Exercise goal = When a line of the records below contains the string "八幡浜市", copy that whole line.

[[ Listed records open ]]

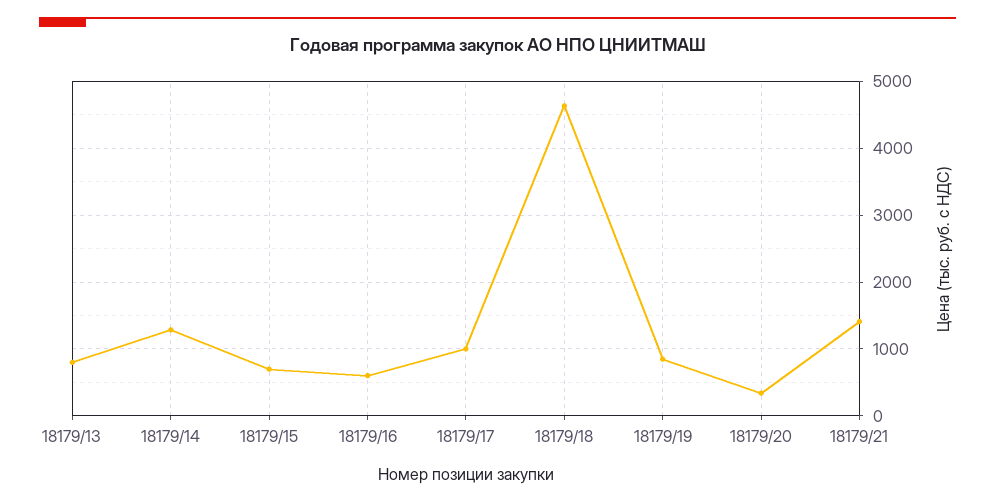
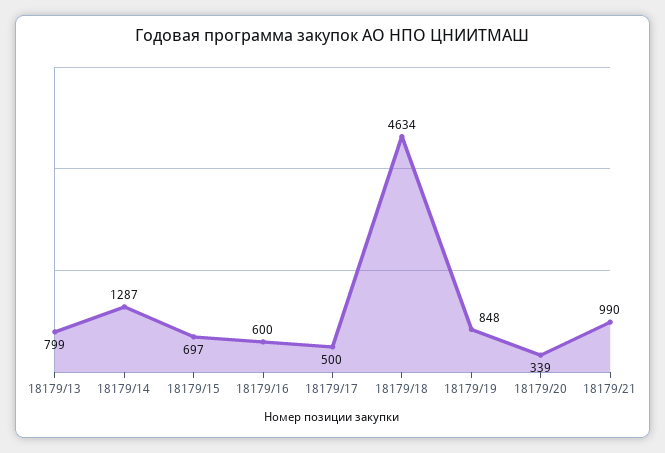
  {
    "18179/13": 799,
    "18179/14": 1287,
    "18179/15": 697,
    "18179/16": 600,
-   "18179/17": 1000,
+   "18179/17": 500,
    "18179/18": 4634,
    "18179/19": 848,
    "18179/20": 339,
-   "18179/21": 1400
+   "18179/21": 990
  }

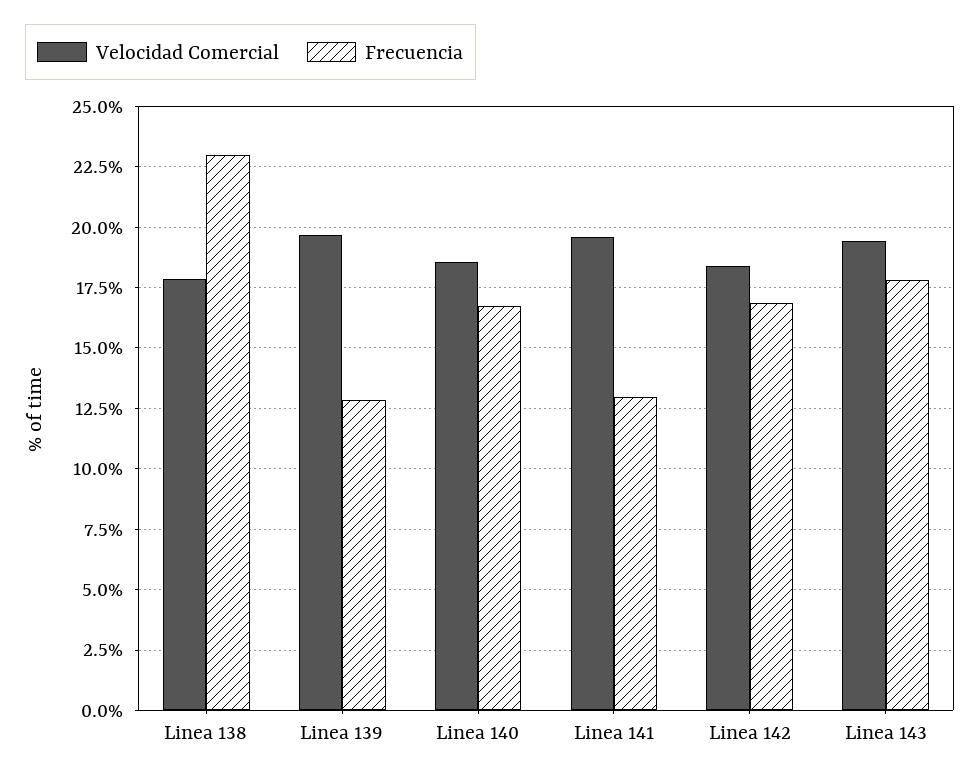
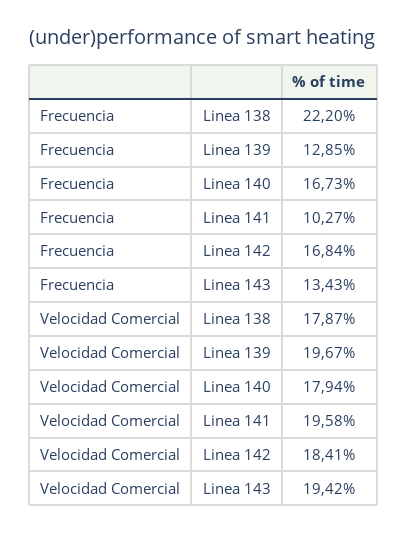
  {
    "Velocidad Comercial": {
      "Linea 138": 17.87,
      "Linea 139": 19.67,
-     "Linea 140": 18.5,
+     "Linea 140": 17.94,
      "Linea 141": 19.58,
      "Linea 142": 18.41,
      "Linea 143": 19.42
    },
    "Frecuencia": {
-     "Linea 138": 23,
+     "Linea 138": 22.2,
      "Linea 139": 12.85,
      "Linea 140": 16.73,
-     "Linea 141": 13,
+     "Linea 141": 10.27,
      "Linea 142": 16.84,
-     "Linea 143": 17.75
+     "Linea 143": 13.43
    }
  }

[[ Listed records closed ]]
[[ Listed records open ]]

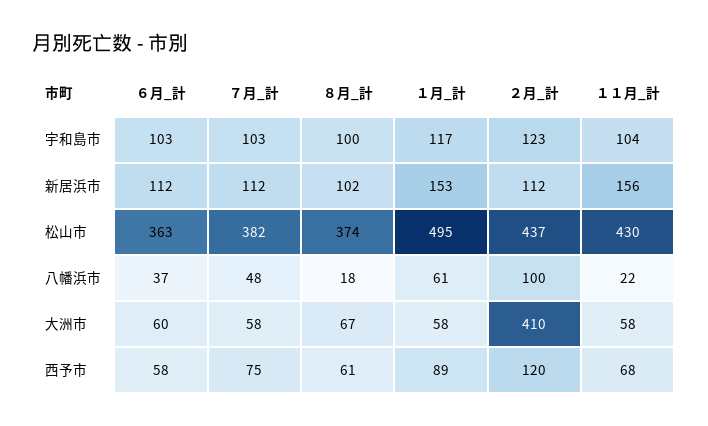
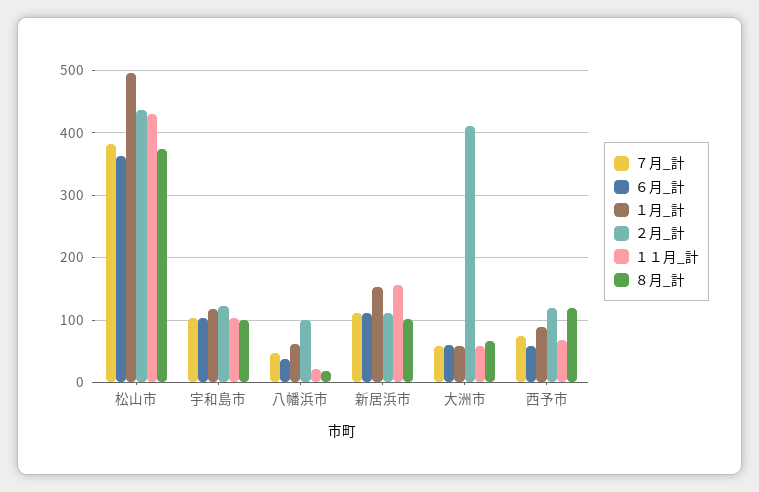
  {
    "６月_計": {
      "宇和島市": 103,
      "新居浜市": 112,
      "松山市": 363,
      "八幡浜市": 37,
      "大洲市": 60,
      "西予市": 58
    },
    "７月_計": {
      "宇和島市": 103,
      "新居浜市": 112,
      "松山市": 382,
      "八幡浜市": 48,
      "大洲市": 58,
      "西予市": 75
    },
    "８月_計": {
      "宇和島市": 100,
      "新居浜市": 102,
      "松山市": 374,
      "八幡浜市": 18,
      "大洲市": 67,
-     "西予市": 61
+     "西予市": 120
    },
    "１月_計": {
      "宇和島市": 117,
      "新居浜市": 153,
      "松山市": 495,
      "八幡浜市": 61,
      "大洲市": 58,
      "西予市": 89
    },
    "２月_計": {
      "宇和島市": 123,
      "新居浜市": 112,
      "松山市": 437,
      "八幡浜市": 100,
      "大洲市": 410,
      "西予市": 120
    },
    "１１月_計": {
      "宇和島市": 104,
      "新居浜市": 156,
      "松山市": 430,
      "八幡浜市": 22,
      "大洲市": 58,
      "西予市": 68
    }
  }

[[ Listed records closed ]]

Expected output =
      "八幡浜市": 37,
      "八幡浜市": 48,
      "八幡浜市": 18,
      "八幡浜市": 61,
      "八幡浜市": 100,
      "八幡浜市": 22,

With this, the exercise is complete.